Runtime Performance Analysis

The tests I performed for data up to 1 billion numbers show that on multi-core systems the processing is faster, thus we were able to utilize multi-threading and concurrency to achieve better performance.

Merge Sort is red and it's concurrent version is blue. The numbers on the left are the execution time in ms, and on the bottom we have the number of elements that were sorted. For 2 threads, we achieved approx 2.1x faster execution time(7150ms vs 15017ms).

When using 4 threads simultaneously, we achieved a 2.65x speedup(4906ms vs 13030ms).

Conclusion

Our exploration into Merge Sort, has showed us the significant impact of concurrency in improving performance and scalability.
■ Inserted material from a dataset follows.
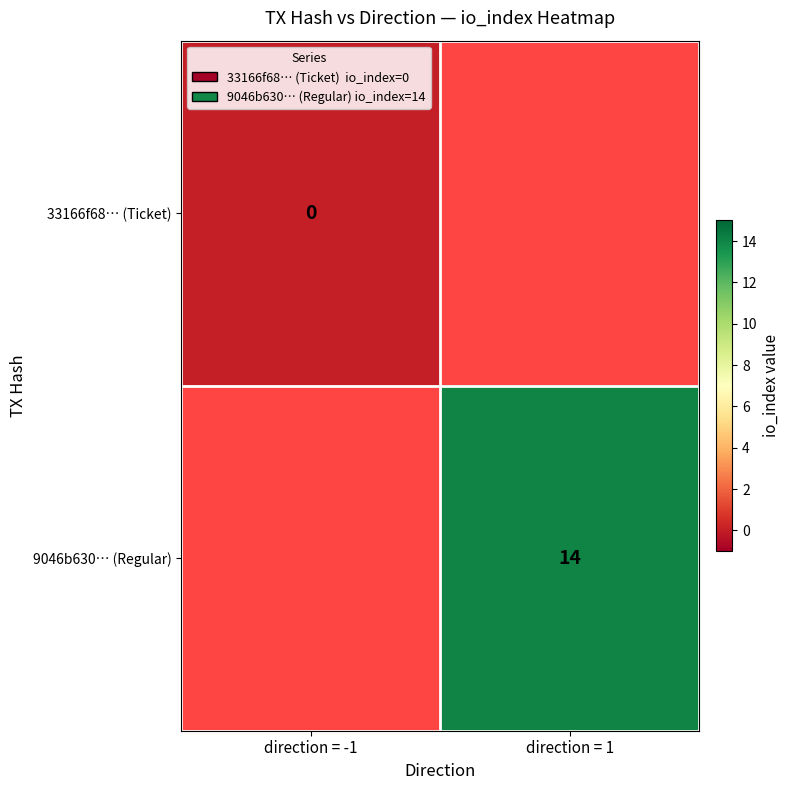

Is it true that 9046b630… (Regular) equals 14 at direction = 1?

True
By comparing sequential and concurrent implementations, we've observed notable differences in runtime efficiency, particularly when handling large datasets.

Sequential implementations, while straightforward, can become bottle-necked when confronted with sizable datasets due to their inability to fully leverage the available computational resources. On the other hand, concurrent implementations use the power of parallelism, distributing the workload across multiple threads and substantially reducing processing time.

Although there are built-in functionalities in Java for concurrent sorting that may be faster such as ForkJoinPool and Arrays.parallelSort() , this article went to show how parallelism works in detail and it’s implementation for MergeSort.

In the field of software development, understanding the nuances of concurrency becomes increasingly crucial when dealing with performance-critical applications.

By using concurrency, we allow ourselves to build robust, scalable, and high-performance. However, it's essential to recognize that concurrency introduces its own set of challenges. Careful design and optimization are necessary to reap the benefits of concurrency effectively.